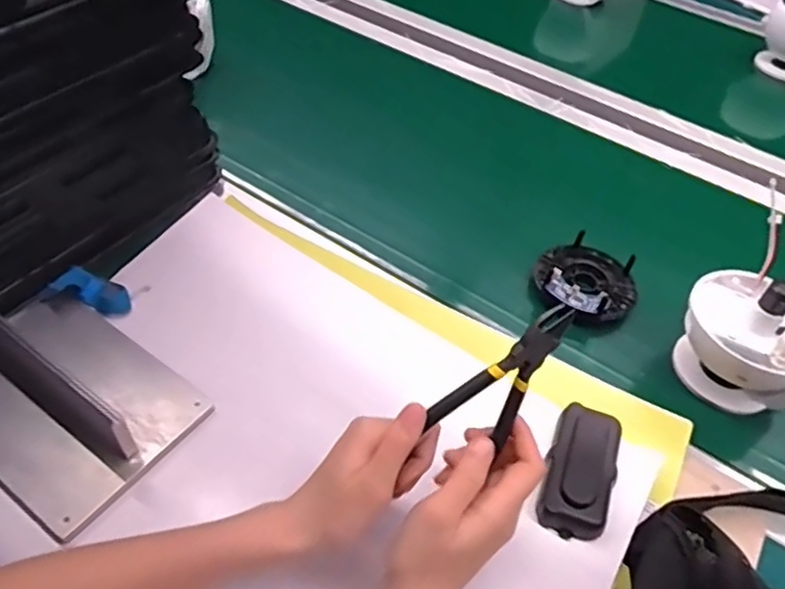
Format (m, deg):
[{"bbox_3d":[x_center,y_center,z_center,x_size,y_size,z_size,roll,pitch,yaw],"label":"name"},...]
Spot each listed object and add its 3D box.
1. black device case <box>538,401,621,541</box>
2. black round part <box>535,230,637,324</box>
[{"bbox_3d":[0.148,0.136,0.498,0.050,0.028,0.103,21,49,12],"label":"black device case"},{"bbox_3d":[0.198,-0.018,0.645,0.095,0.025,0.104,3,48,-4],"label":"black round part"}]

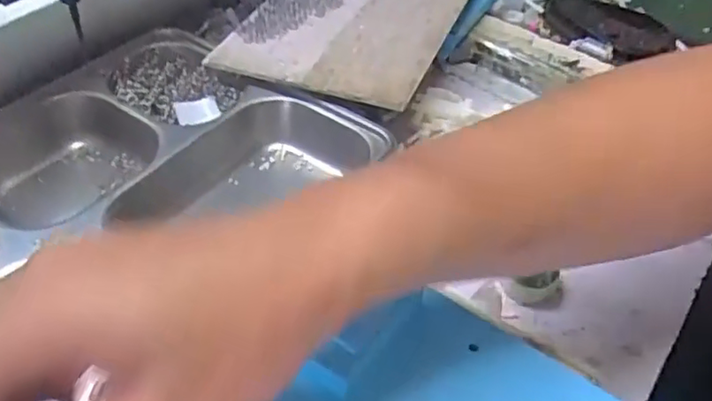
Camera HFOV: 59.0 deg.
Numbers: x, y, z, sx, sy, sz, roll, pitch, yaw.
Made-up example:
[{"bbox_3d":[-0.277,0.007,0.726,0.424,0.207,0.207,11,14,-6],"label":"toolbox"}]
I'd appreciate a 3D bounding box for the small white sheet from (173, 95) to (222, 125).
[{"bbox_3d":[-0.106,-0.060,0.424,0.028,0.004,0.027,-14,50,-17],"label":"small white sheet"}]

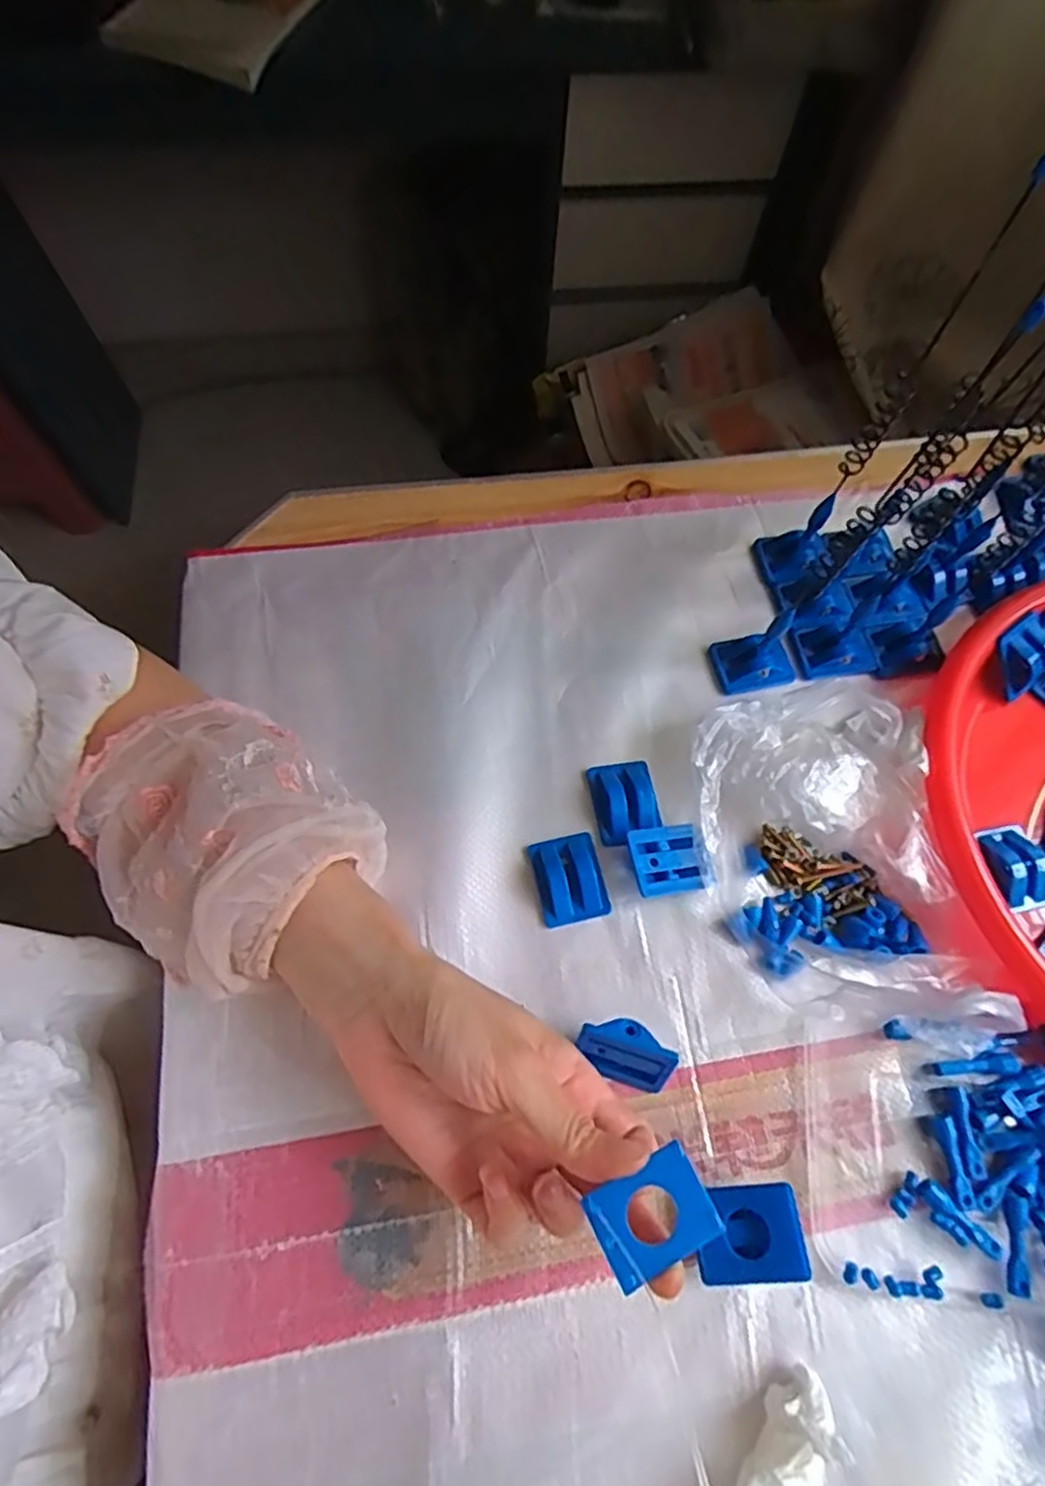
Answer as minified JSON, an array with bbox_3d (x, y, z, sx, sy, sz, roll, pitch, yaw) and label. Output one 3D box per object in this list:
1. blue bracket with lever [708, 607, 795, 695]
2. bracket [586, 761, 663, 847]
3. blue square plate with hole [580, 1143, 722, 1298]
[{"bbox_3d":[0.136,-0.055,0.402,0.043,0.040,0.031,-11,67,-8],"label":"blue bracket with lever"},{"bbox_3d":[0.055,0.031,0.382,0.033,0.008,0.043,-9,67,-7],"label":"bracket"},{"bbox_3d":[0.045,0.164,0.246,0.041,0.005,0.031,-24,70,-13],"label":"blue square plate with hole"}]

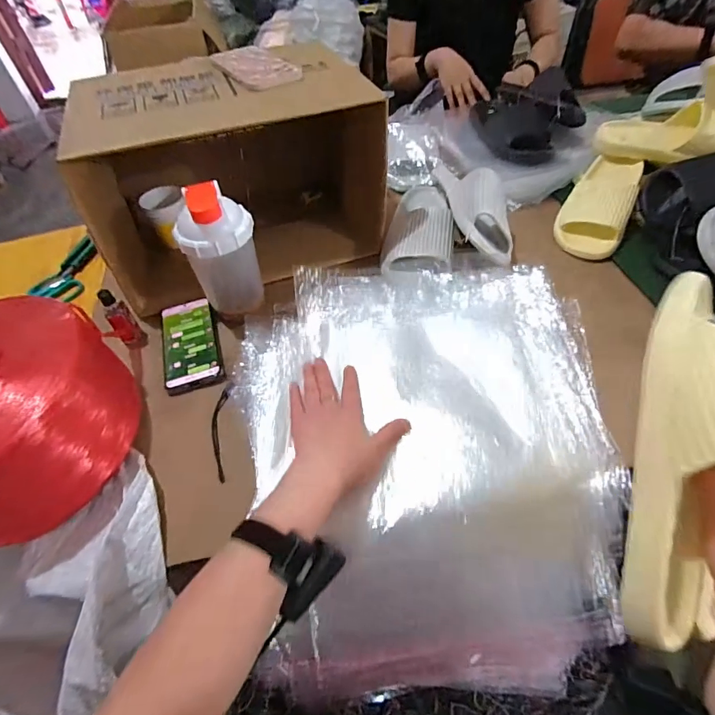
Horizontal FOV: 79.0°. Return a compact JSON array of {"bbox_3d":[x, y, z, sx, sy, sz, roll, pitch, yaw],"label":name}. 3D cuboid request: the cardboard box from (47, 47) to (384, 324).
[{"bbox_3d":[-0.186,-0.293,0.680,0.408,0.241,0.270,-17,51,-8],"label":"cardboard box"}]

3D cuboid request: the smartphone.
[{"bbox_3d":[-0.237,-0.025,0.617,0.075,0.010,0.166,-17,52,-8],"label":"smartphone"}]

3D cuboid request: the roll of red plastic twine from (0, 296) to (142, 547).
[{"bbox_3d":[-0.396,0.069,0.481,0.240,0.138,0.234,-3,51,3],"label":"roll of red plastic twine"}]

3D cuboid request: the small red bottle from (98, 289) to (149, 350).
[{"bbox_3d":[-0.324,-0.052,0.598,0.030,0.087,0.031,-38,57,-23],"label":"small red bottle"}]

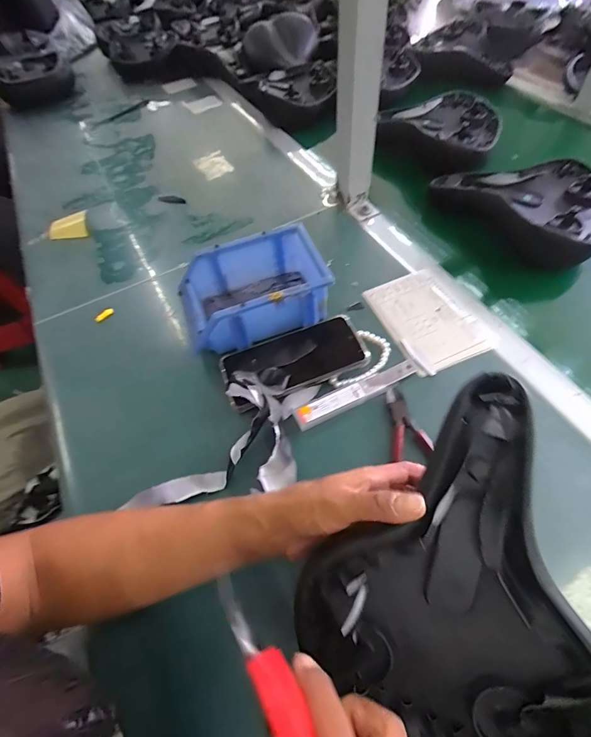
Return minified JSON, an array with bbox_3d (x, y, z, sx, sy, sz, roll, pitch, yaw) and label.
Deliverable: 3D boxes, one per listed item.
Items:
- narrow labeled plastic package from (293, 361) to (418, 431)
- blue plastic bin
[{"bbox_3d":[0.069,0.026,0.415,0.149,0.010,0.024,-23,59,-10],"label":"narrow labeled plastic package"},{"bbox_3d":[-0.054,-0.097,0.470,0.171,0.079,0.119,-19,58,-8],"label":"blue plastic bin"}]

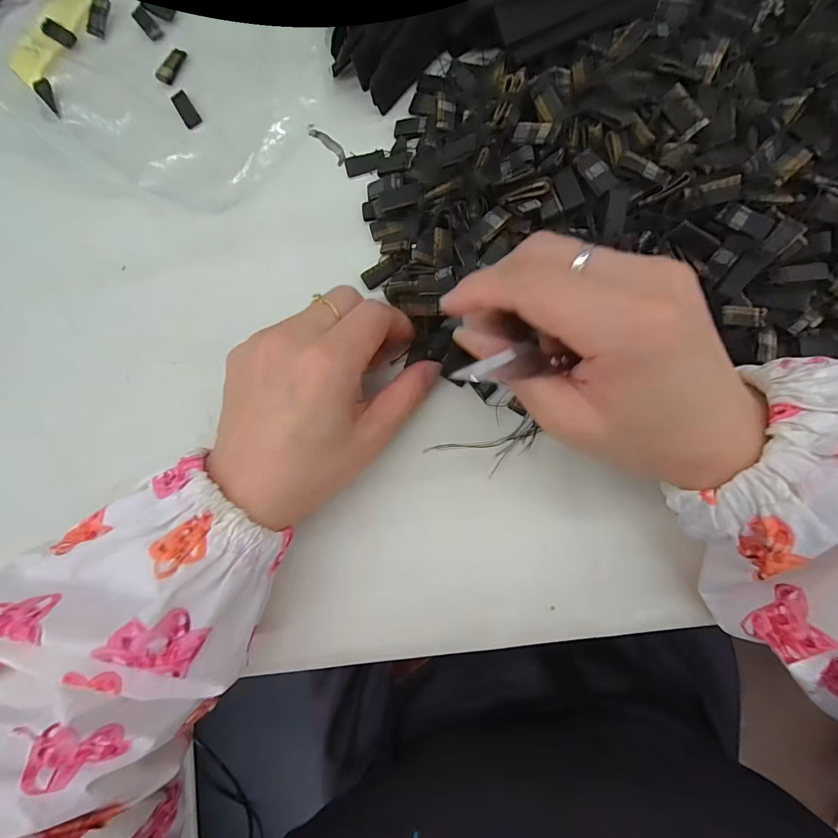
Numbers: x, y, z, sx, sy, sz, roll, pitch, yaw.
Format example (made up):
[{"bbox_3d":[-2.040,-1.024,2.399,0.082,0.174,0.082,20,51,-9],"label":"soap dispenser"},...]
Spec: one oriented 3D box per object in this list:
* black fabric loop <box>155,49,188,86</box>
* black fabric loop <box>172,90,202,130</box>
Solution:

- - - -

What the task requires: Output the records above unchanged, minus their pictures.

Response to this exercise:
Format (m, deg):
[{"bbox_3d":[x_center,y_center,z_center,x_size,y_size,z_size,roll,pitch,yaw],"label":"name"},...]
Spot each listed object and add its 3D box.
1. black device case <box>538,401,621,541</box>
2. black round part <box>535,230,637,324</box>
[{"bbox_3d":[0.148,0.136,0.498,0.050,0.028,0.103,21,49,12],"label":"black device case"},{"bbox_3d":[0.198,-0.018,0.645,0.095,0.025,0.104,3,48,-4],"label":"black round part"}]

Camera HFOV: 59.0 deg.
Numbers: x, y, z, sx, sy, sz, roll, pitch, yaw.
Made-up example:
[{"bbox_3d":[-0.277,0.007,0.726,0.424,0.207,0.207,11,14,-6],"label":"toolbox"}]
I'd appreciate a 3D bounding box for the small white sheet from (173, 95) to (222, 125).
[{"bbox_3d":[-0.106,-0.060,0.424,0.028,0.004,0.027,-14,50,-17],"label":"small white sheet"}]

Answer as minified JSON, an array with bbox_3d (x, y, z, sx, sy, sz, roll, pitch, yaw) and label. Output one 3D box per object in this list:
1. blue bracket with lever [708, 607, 795, 695]
2. bracket [586, 761, 663, 847]
3. blue square plate with hole [580, 1143, 722, 1298]
[{"bbox_3d":[0.136,-0.055,0.402,0.043,0.040,0.031,-11,67,-8],"label":"blue bracket with lever"},{"bbox_3d":[0.055,0.031,0.382,0.033,0.008,0.043,-9,67,-7],"label":"bracket"},{"bbox_3d":[0.045,0.164,0.246,0.041,0.005,0.031,-24,70,-13],"label":"blue square plate with hole"}]

Horizontal FOV: 79.0°. Return a compact JSON array of {"bbox_3d":[x, y, z, sx, sy, sz, roll, pitch, yaw],"label":name}. 3D cuboid request: the cardboard box from (47, 47) to (384, 324).
[{"bbox_3d":[-0.186,-0.293,0.680,0.408,0.241,0.270,-17,51,-8],"label":"cardboard box"}]

3D cuboid request: the smartphone.
[{"bbox_3d":[-0.237,-0.025,0.617,0.075,0.010,0.166,-17,52,-8],"label":"smartphone"}]

3D cuboid request: the roll of red plastic twine from (0, 296) to (142, 547).
[{"bbox_3d":[-0.396,0.069,0.481,0.240,0.138,0.234,-3,51,3],"label":"roll of red plastic twine"}]

3D cuboid request: the small red bottle from (98, 289) to (149, 350).
[{"bbox_3d":[-0.324,-0.052,0.598,0.030,0.087,0.031,-38,57,-23],"label":"small red bottle"}]

Return minified JSON, an array with bbox_3d (x, y, z, sx, sy, sz, roll, pitch, yaw) and label.
Deliverable: 3D boxes, one per listed item.
Items:
- narrow labeled plastic package from (293, 361) to (418, 431)
- blue plastic bin
[{"bbox_3d":[0.069,0.026,0.415,0.149,0.010,0.024,-23,59,-10],"label":"narrow labeled plastic package"},{"bbox_3d":[-0.054,-0.097,0.470,0.171,0.079,0.119,-19,58,-8],"label":"blue plastic bin"}]

Numbers: x, y, z, sx, sy, sz, roll, pitch, yaw.
Format example (made up):
[{"bbox_3d":[-2.040,-1.024,2.399,0.082,0.174,0.082,20,51,-9],"label":"soap dispenser"},...]
Spec: one oriented 3D box per object in this list:
* black fabric loop <box>155,49,188,86</box>
* black fabric loop <box>172,90,202,130</box>
Solution:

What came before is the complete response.